Even though the EPA has issued detailed information on contrails in an effort to dispel these theories, they persist, mainly on social media where normal contrail patterns such as grids or spreading trails are misrepresented as evidence of spraying.
The most common example of these distortions refers to tic tac patterns in contrails that believers say is proof that some kind of organized spraying is occurring. However, the science tells us they are caused by crisscrossing jet trails that create a tic-tac-toe pattern when multiple aircraft pass over one another in humid air. These condensation trails are frozen water vapor that are often seen in eight-mile-wide air corridors. High-altitude humidity causes the vapors to linger for hours.
Many theorists point to the fact that several states have passed laws intending to ban any kind of weather modification and/or solar geo-engineering which they say proves that chemtrails exist.

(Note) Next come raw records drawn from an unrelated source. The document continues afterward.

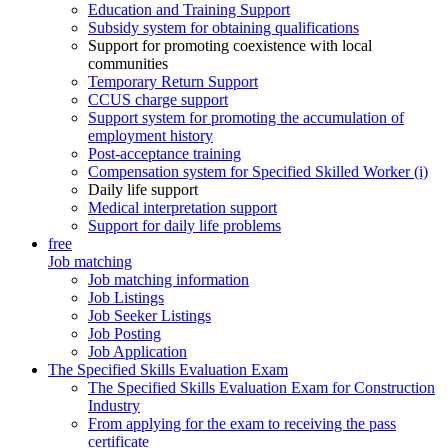
Education and Training Support
Subsidy system for obtaining qualifications
Support for promoting coexistence with local
communities
Temporary Return Support
CCUS charge support
Support system for promoting the accumulation of
employment history
Post-acceptance training
Compensation system for Specified Skilled Worker (i)
Daily life support
Medical interpretation support
Support for daily life problems
free
Job matching
Job matching information
Job Listings
Job Seeker Listings
Job Posting
Job Application
The Specified Skills Evaluation Exam
The Specified Skills Evaluation Exam for Construction
Industry
From applying for the exam to receiving the pass
certificate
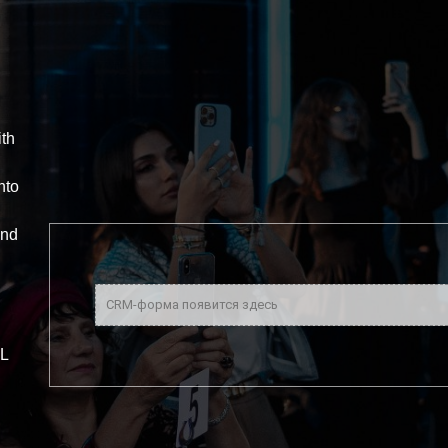
ith
nto
and
CRM-форма появится здесь
L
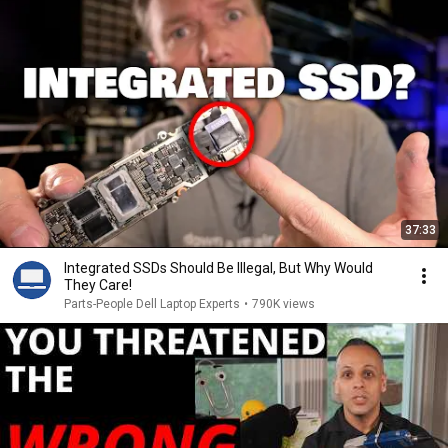
37:33
Integrated SSDs Should Be Illegal, But Why Would
They Care!
Parts-People Dell Laptop Experts
•
790K views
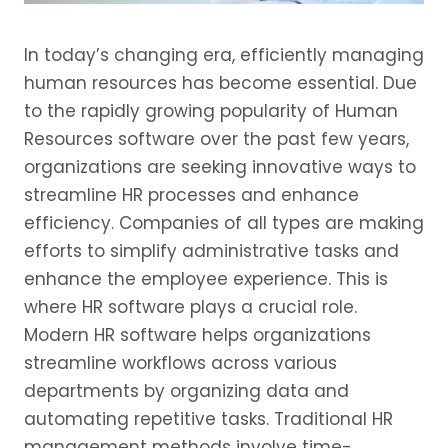
In today’s changing era, efficiently managing
human resources has become essential. Due
to the rapidly growing popularity of Human
Resources software over the past few years,
organizations are seeking innovative ways to
streamline HR processes and enhance
efficiency. Companies of all types are making
efforts to simplify administrative tasks and
enhance the employee experience. This is
where HR software plays a crucial role.
Modern HR software helps organizations
streamline workflows across various
departments by organizing data and
automating repetitive tasks. Traditional HR
management methods involve time-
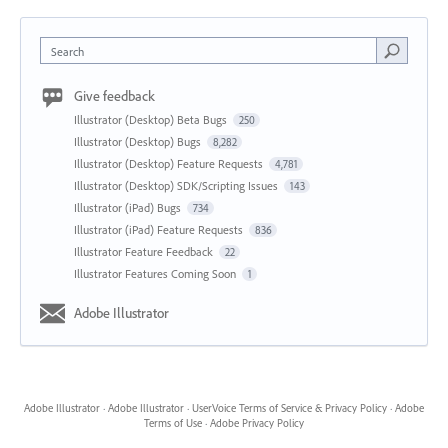
Search
Give feedback
Illustrator (Desktop) Beta Bugs
250
Illustrator (Desktop) Bugs
8,282
Illustrator (Desktop) Feature Requests
4,781
Illustrator (Desktop) SDK/Scripting Issues
143
Illustrator (iPad) Bugs
734
Illustrator (iPad) Feature Requests
836
Illustrator Feature Feedback
22
Illustrator Features Coming Soon
1
Adobe Illustrator
Adobe Illustrator
·
Adobe Illustrator
·
UserVoice Terms of Service & Privacy Policy
·
Adobe
Terms of Use
·
Adobe Privacy Policy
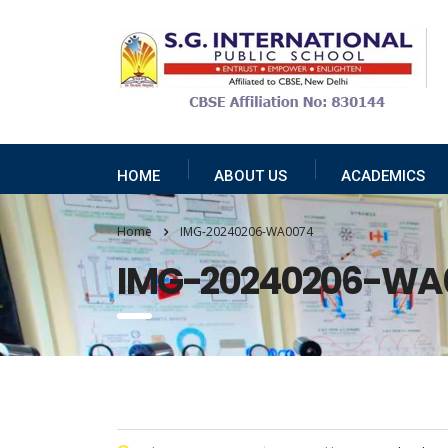
HOME
ABOUT US
ACADEMICS
Home
IMG-20240206-WA0074
IMG-20240206-WA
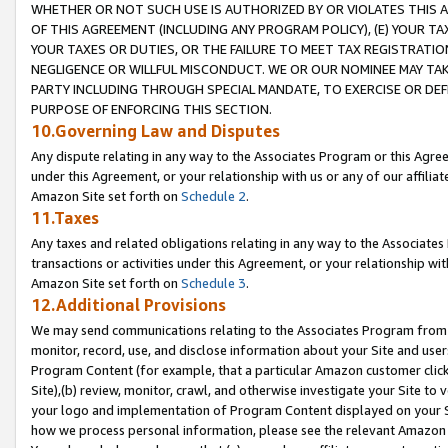
WHETHER OR NOT SUCH USE IS AUTHORIZED BY OR VIOLATES THIS A
OF THIS AGREEMENT (INCLUDING ANY PROGRAM POLICY), (E) YOUR TA
YOUR TAXES OR DUTIES, OR THE FAILURE TO MEET TAX REGISTRATIO
NEGLIGENCE OR WILLFUL MISCONDUCT. WE OR OUR NOMINEE MAY TA
PARTY INCLUDING THROUGH SPECIAL MANDATE, TO EXERCISE OR DEF
PURPOSE OF ENFORCING THIS SECTION.
10.Governing Law and Disputes
Any dispute relating in any way to the Associates Program or this Agree
under this Agreement, or your relationship with us or any of our affilia
Amazon Site set forth on
Schedule 2
.
11.Taxes
Any taxes and related obligations relating in any way to the Associate
transactions or activities under this Agreement, or your relationship with
Amazon Site set forth on
Schedule 3
.
12.Additional Provisions
We may send communications relating to the Associates Program from tim
monitor, record, use, and disclose information about your Site and user
Program Content (for example, that a particular Amazon customer clic
Site),(b) review, monitor, crawl, and otherwise investigate your Site to 
your logo and implementation of Program Content displayed on your Sit
how we process personal information, please see the relevant Amazon P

However, a review of bills that have passed in various states such as Tennessee, Florida, Montana, and South Carolina are preemptive rather than reactive and are concerned with banning the intentional release of airborne chemicals for weather modification in the future.
Alabama’s law, House Bill 25, aims to prohibit the “dispersion of compounds or substances” into the atmosphere for the purpose of affecting the weather or sunlight and makes weather modification a Class B misdemeanor with potential fines of up to $100,000. The bill has not yet been passed. An earlier version, introduced in 2025, failed to pass.
There are many reasons why people persist in these theories.
Holly Jean Buck, a Radcliffe-Salata Climate Justice Fellow and associate professor of environment and sustainability at the University of Buffalo, believes that the conspiracy comes from fear about technology and environmental change, loss of agency, and lack of trust in elites.
“This fear is rooted in real things. Our personal and consumer data are vacuumed up and used to manipulate us — this is the business model of some the world’s highest-value companies. The platforms we spend hours on each day have been designed to maximize engagement in ways that can harm our health and the health of our children. While pollution has fallen over the last several decades, there are still areas in which it is not adequately regulated. Our governments are failing to meaningfully address climate change.”
She adds: “So when elites like Lauren Sánchez and Jeff Bezos show up in Cannes on a carbon-spewing megayacht to accept a climate change award, some people conclude that climate action is an elite plot. The core of their fears is understandable — it’s the details that are wrong.”